▶ [Exercise instructions]: Revise all the records below by changing "intersect" to "cross" and leaving everything else the same. Omit the pictures from your answer.

▶ [Given entries]:
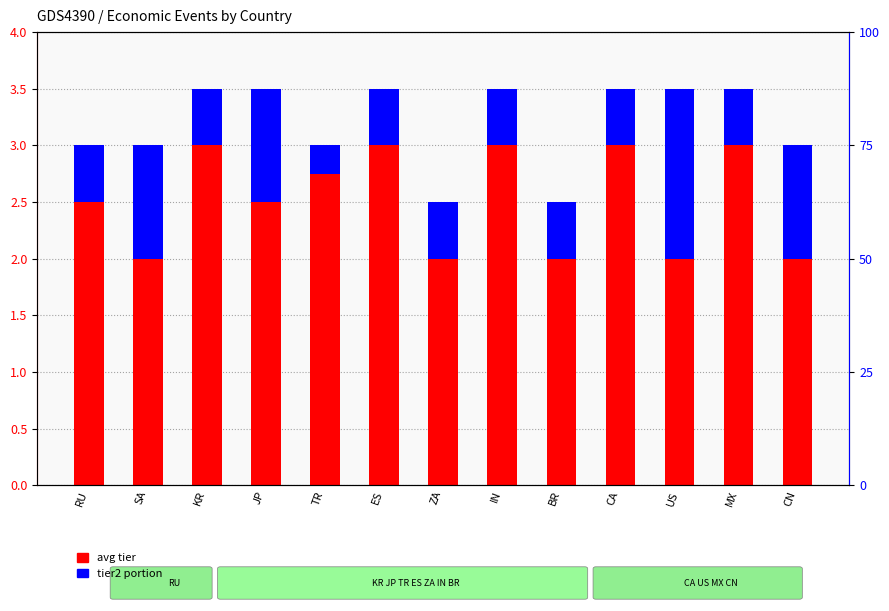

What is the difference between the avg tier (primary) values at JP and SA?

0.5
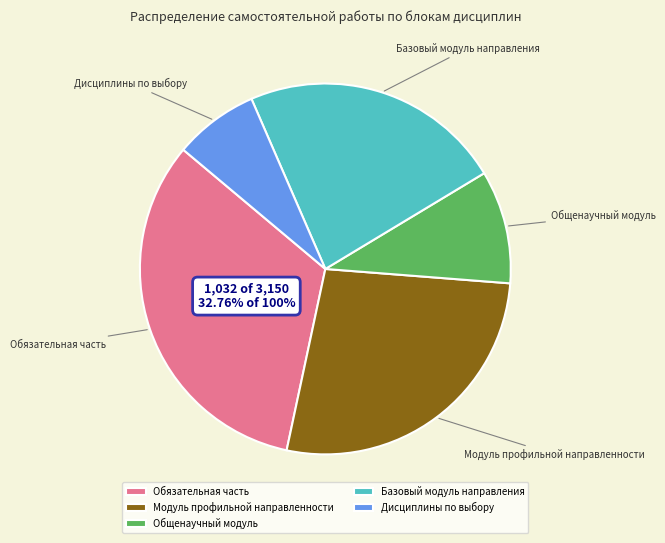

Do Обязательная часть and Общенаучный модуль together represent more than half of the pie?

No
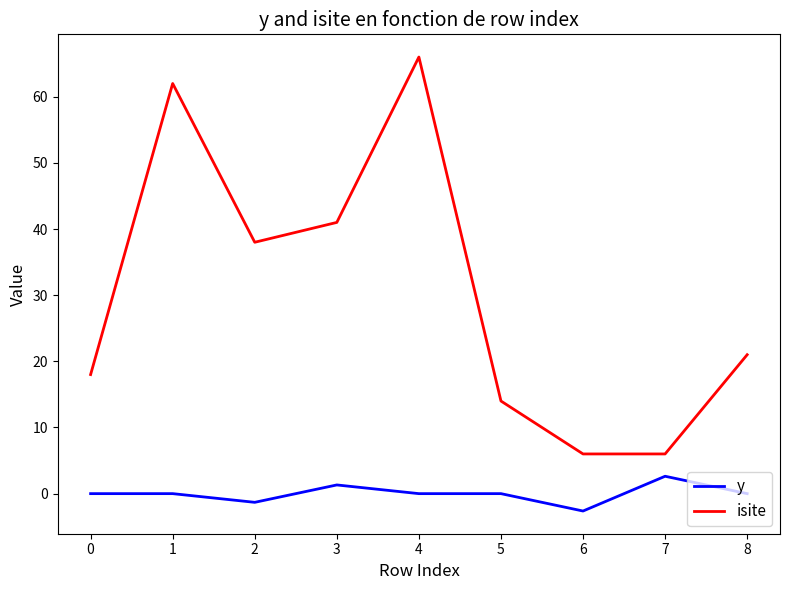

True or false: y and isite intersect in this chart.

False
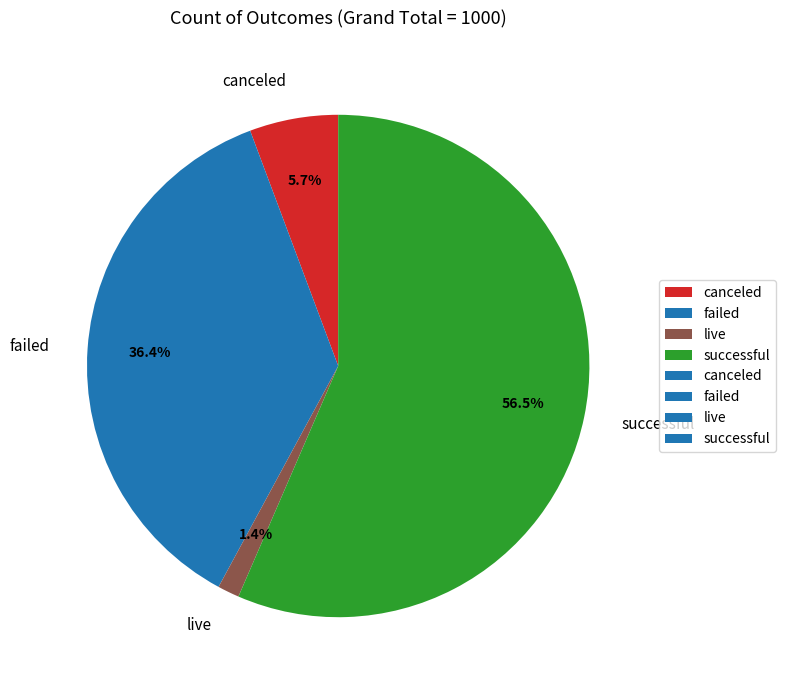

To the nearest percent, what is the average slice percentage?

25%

▶ [Reply]:
What is the difference between the avg tier (primary) values at JP and SA?

0.5

Do Обязательная часть and Общенаучный модуль together represent more than half of the pie?

No

True or false: y and isite cross in this chart.

False

To the nearest percent, what is the average slice percentage?

25%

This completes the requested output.